YOUR OBJECTIVE =
Repeat each line, word for word, from the one containing "X99500Y55500D02*" through the last line of the entries, and include no other output.

──────── DATA RECORDS

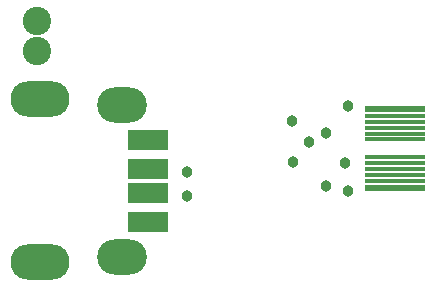
<source format=gbs>
G04 Layer_Color=16711935*
%FSLAX25Y25*%
%MOIN*%
G70*
G01*
G75*
%ADD23R,0.20485X0.01587*%
%ADD24C,0.09461*%
%ADD25O,0.16548X0.11824*%
%ADD26O,0.19698X0.11824*%
%ADD27C,0.03800*%
%ADD28R,0.13595X0.06706*%
%ADD29R,0.20485X0.02375*%
D23*
X133600Y35546D02*
D03*
Y37515D02*
D03*
Y39483D02*
D03*
Y41452D02*
D03*
Y43420D02*
D03*
Y49326D02*
D03*
Y51294D02*
D03*
Y53263D02*
D03*
Y55231D02*
D03*
Y57200D02*
D03*
D24*
X14500Y88900D02*
D03*
Y78900D02*
D03*
D25*
X42563Y60894D02*
D03*
Y10106D02*
D03*
D26*
X15358Y8335D02*
D03*
Y62665D02*
D03*
D27*
X64437Y30563D02*
D03*
Y38437D02*
D03*
X116948Y41452D02*
D03*
X105000Y48500D02*
D03*
X118000Y32000D02*
D03*
Y60500D02*
D03*
X99500Y55500D02*
D03*
X110700Y51600D02*
D03*
X99700Y41800D02*
D03*
X110800Y33800D02*
D03*
D28*
X51500Y21721D02*
D03*
Y49279D02*
D03*
Y39437D02*
D03*
Y31563D02*
D03*
D29*
X133600Y59562D02*
D03*
Y33183D02*
D03*
M02*

</source>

────────────────

EXPECTED ANSWER =
X99500Y55500D02*
D03*
X110700Y51600D02*
D03*
X99700Y41800D02*
D03*
X110800Y33800D02*
D03*
D28*
X51500Y21721D02*
D03*
Y49279D02*
D03*
Y39437D02*
D03*
Y31563D02*
D03*
D29*
X133600Y59562D02*
D03*
Y33183D02*
D03*
M02*

</source>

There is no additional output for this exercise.